Wracając do myśli o spotkaniu z nim. Mam zamiar zaryzykować zostało 6 dni. Pójdziecie zemną na to spotkanie ukryci bo wasze facjaty są już pewnie legendarne w tym mieście.
-ironizował. A ja nie mam zamiaru go płoszyć. Wysłałem mu list zacytuje z pamięci.
Drogi panie Karlu. Chciałbym się z panem skontaktować. Chciałbym poinformować iż słyszałem o pana renomie bycia wielkim złym wyznawcą chaosu. Wiem też iż to nie prawda i być może plotka dyskredytująca pana a być może wręcz świadomy kamuflaż. Wiem iż sługi chaosu szykowały na pana zamach rękami miejscowych rzezimieszków. Nie doszedł on jednak do fazy realizacji główny zleceniodawca nie żyje.
-tu profesor nie pisze wprost zostawia w domysłom czy osoba pisząca list czasem nie powstrzymała zamachu. Wiem też że w zamku u boku słabowitego księcia zalągł się chaos. I że za wszystkim stoi człowiek zwany Mistrzem. Którego część osób w tym mieście błędnie o zgrozo ma nawet za przedstawiciela Sigara. Obaj też wiemy o nadchodzącej tragicznej nocy gdy to siła chaosu może dać o sobie znać. Niestety powoli wszystko zdąża ku najgorszemu ludzie na ulicy się wyrzynają. Bandyci zabijają się wzajemnie dopełniając kolejnego elementu do tajemniczego rytuału.

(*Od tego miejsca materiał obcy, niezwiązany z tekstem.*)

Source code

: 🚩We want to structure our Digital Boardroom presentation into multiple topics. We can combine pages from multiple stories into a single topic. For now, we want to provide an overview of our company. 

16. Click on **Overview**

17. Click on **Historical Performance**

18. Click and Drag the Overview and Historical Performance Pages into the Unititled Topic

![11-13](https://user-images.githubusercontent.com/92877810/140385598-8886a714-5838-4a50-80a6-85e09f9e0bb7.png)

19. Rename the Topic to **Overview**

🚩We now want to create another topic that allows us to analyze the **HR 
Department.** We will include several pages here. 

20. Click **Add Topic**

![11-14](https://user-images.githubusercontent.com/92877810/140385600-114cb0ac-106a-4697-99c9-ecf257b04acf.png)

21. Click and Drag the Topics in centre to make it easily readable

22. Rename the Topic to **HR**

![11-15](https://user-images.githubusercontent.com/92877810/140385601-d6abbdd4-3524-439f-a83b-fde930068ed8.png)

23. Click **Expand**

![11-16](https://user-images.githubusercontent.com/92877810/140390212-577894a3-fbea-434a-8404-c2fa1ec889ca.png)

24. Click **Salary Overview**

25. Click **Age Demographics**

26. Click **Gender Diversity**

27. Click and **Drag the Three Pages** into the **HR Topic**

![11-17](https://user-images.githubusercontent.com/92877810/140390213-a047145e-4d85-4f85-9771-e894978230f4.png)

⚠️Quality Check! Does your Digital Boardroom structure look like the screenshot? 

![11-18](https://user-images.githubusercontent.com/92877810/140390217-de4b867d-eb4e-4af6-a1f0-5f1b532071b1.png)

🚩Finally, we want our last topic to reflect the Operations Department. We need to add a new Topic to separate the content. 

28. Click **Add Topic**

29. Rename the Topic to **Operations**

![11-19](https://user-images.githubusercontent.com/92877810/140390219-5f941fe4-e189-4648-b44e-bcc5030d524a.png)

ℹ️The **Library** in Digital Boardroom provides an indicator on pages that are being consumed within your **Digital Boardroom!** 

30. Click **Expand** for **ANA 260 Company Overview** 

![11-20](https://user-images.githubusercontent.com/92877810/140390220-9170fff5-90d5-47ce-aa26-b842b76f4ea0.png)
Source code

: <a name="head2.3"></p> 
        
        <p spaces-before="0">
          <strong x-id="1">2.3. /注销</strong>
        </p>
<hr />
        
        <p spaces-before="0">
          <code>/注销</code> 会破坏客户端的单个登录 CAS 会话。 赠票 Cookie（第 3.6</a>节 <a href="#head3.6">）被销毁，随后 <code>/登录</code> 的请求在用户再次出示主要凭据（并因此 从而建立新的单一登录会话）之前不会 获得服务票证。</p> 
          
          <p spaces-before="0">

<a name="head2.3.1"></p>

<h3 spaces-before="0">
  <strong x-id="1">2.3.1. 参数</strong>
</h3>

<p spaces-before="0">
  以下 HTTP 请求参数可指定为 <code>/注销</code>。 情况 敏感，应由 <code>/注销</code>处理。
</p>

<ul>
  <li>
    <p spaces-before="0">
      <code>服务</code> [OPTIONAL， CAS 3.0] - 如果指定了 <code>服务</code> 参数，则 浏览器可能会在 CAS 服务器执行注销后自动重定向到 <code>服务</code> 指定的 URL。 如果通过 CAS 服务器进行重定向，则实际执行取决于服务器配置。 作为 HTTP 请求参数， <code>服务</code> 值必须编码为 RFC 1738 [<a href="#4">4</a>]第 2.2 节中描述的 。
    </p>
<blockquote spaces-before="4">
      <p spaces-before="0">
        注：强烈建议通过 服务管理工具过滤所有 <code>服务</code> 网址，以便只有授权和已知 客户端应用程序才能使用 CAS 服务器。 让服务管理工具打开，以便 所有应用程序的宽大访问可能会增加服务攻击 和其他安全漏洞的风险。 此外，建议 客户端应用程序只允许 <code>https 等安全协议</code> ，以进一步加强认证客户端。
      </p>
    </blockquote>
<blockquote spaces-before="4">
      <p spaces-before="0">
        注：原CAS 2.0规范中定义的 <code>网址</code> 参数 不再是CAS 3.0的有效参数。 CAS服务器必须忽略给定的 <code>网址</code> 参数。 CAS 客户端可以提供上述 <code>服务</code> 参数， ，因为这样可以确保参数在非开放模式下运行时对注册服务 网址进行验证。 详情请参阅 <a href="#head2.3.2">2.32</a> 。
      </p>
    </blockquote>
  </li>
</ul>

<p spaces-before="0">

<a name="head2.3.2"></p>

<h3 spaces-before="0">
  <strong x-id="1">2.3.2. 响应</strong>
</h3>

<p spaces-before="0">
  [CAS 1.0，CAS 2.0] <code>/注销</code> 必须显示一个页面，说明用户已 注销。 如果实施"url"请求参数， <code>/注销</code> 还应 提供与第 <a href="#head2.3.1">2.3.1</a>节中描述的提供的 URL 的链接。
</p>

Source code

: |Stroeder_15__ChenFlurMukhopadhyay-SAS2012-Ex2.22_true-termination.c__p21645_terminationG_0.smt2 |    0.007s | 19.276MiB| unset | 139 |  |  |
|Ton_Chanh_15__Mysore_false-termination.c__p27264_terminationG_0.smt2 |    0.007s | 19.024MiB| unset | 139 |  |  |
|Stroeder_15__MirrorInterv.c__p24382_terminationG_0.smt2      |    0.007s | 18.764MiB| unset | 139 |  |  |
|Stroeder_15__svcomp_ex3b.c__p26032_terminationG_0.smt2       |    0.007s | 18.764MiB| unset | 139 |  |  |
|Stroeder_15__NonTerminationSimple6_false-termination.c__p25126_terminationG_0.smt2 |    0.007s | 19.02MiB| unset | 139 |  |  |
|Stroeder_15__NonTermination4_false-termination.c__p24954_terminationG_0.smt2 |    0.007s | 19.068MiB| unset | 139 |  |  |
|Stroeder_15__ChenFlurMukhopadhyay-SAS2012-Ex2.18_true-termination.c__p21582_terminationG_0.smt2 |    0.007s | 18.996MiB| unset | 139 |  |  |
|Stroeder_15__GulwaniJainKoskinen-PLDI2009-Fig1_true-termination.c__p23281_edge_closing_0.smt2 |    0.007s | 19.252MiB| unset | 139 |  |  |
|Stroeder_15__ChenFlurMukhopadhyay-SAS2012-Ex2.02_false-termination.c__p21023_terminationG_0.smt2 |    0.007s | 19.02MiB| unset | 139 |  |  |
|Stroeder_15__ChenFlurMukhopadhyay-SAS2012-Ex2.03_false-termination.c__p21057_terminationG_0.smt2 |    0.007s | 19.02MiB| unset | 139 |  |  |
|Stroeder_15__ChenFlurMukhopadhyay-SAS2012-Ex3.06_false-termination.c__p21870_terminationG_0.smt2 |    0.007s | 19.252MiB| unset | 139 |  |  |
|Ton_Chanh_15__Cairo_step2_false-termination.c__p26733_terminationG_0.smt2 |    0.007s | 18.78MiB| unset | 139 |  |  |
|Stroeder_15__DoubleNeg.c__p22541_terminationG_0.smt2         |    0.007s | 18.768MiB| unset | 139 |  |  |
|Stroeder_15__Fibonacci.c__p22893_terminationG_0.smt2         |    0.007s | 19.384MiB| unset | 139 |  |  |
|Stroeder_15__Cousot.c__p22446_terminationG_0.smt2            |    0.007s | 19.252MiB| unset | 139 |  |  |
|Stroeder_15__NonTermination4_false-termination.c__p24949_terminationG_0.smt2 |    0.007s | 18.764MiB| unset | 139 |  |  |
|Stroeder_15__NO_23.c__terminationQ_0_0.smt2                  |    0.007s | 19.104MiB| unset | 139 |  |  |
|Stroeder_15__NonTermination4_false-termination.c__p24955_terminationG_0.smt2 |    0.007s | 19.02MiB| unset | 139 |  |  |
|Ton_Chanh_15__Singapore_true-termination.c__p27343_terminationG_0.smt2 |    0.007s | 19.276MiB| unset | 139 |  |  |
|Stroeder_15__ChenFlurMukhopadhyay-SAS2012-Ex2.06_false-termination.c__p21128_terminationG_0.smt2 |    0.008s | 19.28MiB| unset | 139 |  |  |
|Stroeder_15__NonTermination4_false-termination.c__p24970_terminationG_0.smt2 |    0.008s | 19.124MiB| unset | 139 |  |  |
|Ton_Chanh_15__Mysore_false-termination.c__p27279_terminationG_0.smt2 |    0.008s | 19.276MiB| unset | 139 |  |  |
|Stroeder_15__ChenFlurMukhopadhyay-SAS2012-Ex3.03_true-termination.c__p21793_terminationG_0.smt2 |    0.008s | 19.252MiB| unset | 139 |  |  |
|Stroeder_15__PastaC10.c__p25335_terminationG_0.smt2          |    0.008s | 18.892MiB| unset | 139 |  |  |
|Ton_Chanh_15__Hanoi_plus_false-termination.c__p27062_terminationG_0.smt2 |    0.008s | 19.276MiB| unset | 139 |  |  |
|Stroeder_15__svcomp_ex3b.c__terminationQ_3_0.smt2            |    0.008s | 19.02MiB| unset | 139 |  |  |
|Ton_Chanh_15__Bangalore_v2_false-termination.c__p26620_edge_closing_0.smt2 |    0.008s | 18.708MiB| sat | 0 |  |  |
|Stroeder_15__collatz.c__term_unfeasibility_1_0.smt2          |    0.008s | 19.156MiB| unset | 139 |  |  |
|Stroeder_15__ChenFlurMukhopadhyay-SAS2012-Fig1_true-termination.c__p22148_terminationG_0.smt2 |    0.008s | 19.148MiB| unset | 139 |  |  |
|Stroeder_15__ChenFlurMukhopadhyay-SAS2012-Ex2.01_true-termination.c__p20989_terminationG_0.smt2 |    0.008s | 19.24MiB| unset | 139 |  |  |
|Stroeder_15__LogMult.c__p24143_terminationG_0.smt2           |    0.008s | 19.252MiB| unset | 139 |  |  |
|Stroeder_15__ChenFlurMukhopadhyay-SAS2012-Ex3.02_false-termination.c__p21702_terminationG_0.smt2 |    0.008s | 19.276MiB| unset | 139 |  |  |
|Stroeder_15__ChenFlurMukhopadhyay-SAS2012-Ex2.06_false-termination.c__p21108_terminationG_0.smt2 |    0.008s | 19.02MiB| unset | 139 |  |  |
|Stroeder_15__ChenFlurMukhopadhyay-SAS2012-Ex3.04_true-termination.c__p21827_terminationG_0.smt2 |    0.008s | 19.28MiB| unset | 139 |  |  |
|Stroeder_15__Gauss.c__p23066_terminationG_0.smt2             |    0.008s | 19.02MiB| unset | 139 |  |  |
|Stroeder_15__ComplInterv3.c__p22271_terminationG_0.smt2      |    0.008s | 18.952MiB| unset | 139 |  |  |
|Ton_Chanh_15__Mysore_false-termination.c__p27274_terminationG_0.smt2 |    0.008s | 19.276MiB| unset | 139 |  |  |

Do tej pory pan tego nie zatrzymał.... być może z braku wiedzy być może sił. Jeśli chce się pan wymienić wiedzą. I być może połączyć siły by zatrzymać ową maszynę zniszczenia, której koła poszły już w ruch. Zapraszam dziś w samo południe do karczmy złoty tygiel. Może pan przyjść z obstawą nie przeszkadza mi to. Bo wiem iż ów list może być odczytany jak zasadzka. Niech pan jednak rozważy że mogę być pana jedyną nadzieją do tej pory nie udało się panu tego zatrzymać a zostało już tylko 6 dni. Przepraszam za formę listu i kontaktu ale dopiero teraz udało mi się przejrzeć do końcą intrygę mrocznych sił.

Przyjaciel

Nim coś powiecie. Niezależnie od tego kim jest. Chaośniakiem innego kultu czy sigmarytą wiemy że prawdopodobnie za Michożem stał Mistrz nieważne przez ilu pośredników. A wróg twojego wroga jest..... I to nam wystarczy. Napisać do niego że myślę też iż może być jednak po stronie chaosu nie mogłem. Więc wydaje mi się że taka maskarada to najlepszy sposób. Kolejna informacja ze sprawdzonego źródła której od was nie uświadczyłem. Czy wiecie że Czarny zły okrutny Karl pisał do księcia wiele petycji? Jakie? Proszę bardzo... O prawo do rozbudowy targu,o ustanowienie giełdy. A nawet o budowę klasztoru Morra bo opiekował się jego kapłanem. Każda z nich dotyczyła zatem rozwoju miasta! Rozwoju! Ktoś kto chce rozpierdolić miasto a taka ma niby być ta cała noc chaosu nie chce go rozbudowywać. Dalej unika wizyt na zamku stąd te petycje. Czyli boi się tego kto stoi za księciem! Mało tego chronił go Harap i moim zdaniem jego motywy to była nie tylko kasa. I wisienka na torcie jak zawsze od jakiegoś czasu rządzi już praktycznie wszystkimi kupcami w mieście. Mniejsza oto jak nie wnikałem. Wszędzie ma układy ale nikomu nie wchodzi w drogę póki co.
A teraz śpieszy mi się na spotkanie. Rozmowę możemy dokończyć w drodze zaskoczcie mnie jakimiś przemyśleniami.